Berdasarkan Permenakertrans No. 13 tahun 2012, KHL terdiri dari makanan, minuman,
sandang, perumahan, pendidikan, kesehatan, transportasi, rekreasi, dan tabungan.
Sementara, dalam Pasal 88C UU Cipta Kerja, Upah Minimum Provinsi dan
Kabupaten/Kota ditetapkan hanya berdasarkan kondisi ekonomi dan ketenagakerjaan,
yang didasarkan atas pertumbuhan ekonomi daerah dan inflasi. Tidak ada kewajiban bagi
Gubernur untuk mempertimbangkan KHL lagi dalam menentukan UMP dan UMK.
Dampaknya adalah adanya kemungkinan bahwa pekerja mendapatkan upah yang lebih
rendah dari upah mereka saat ini – karena komponen KHL yang tidak lagi dimasukkan.

KESIMPULAN :
1. UU Cipta Kerja dipandang bermasalah karena proses penyusunan yang tidak partisipatif
dengan melibatkan seluruh pemangku kepentingan.
2. UU Cipta Kerja lebih setuju kepada pemerintah dan pengusaha dan pemerintah, yang
berarti banyak hak dari rakyat-rakyat kecil yang akan menjadi korban akibat UU Ciptaker.

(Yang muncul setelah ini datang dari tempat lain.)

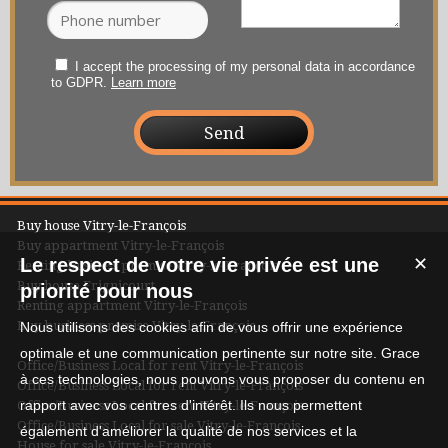
I accept the processing of my personal data in accordance
to GDPR.
Learn more
Buy house Vitry-le-François
Buy appartment Vitry-le-François
Le respect de votre vie privée est une
✕
Renting business premise Vitry-le-François
Buy house Frignicourt
priorité pour nous
Renting appartment Vitry-le-François
Buy business premise Vitry-le-François
Nous utilisons des cookies afin de vous offrir une expérience
optimale et une communication pertinente sur notre site. Grace
Office/Business Local for rent Vitry-le-François
à ces technologies, nous pouvons vous proposer du contenu en
Office/Business Local for rent Vitry-le-François
rapport avec vos centres d'intérêt. Ils nous permettent
Office/Business Local for rent Vitry-le-François
Office/Business Local for sale Vitry-le-François
également d'améliorer la qualité de nos services et la
House for sale Vitry-le-François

3. UU Cipta Kerja perlu ditinjau ulang sehubungan dengan masih adanya Pasal-pasal yang
dianggap kontroversial oleh Publik dan tidak berpihak pada yang lemah.
Referensi

Otang, Andriko. (2020, 12 Oktober). Tinjauan Kritis Atas Problematika UU Cipta Kerja & Implikasinya
Terhadap Perlindungan Pekerja. Jakarta : Trade Union Rights Centre.
Fitri, W., & Luthfia, H. (2021, 2 Agustus). Problematika Terkait Undang-Undang Cipta Kerja Di Indonesia:
Suatu Kajian Perspektif Pembentukan Perundang-Undangan. Journal Komunitas Yustisia Universitas
Pendidikan Ganesha Program Studi Ilmu Hukum. Batam : Universitas Internasional Batam.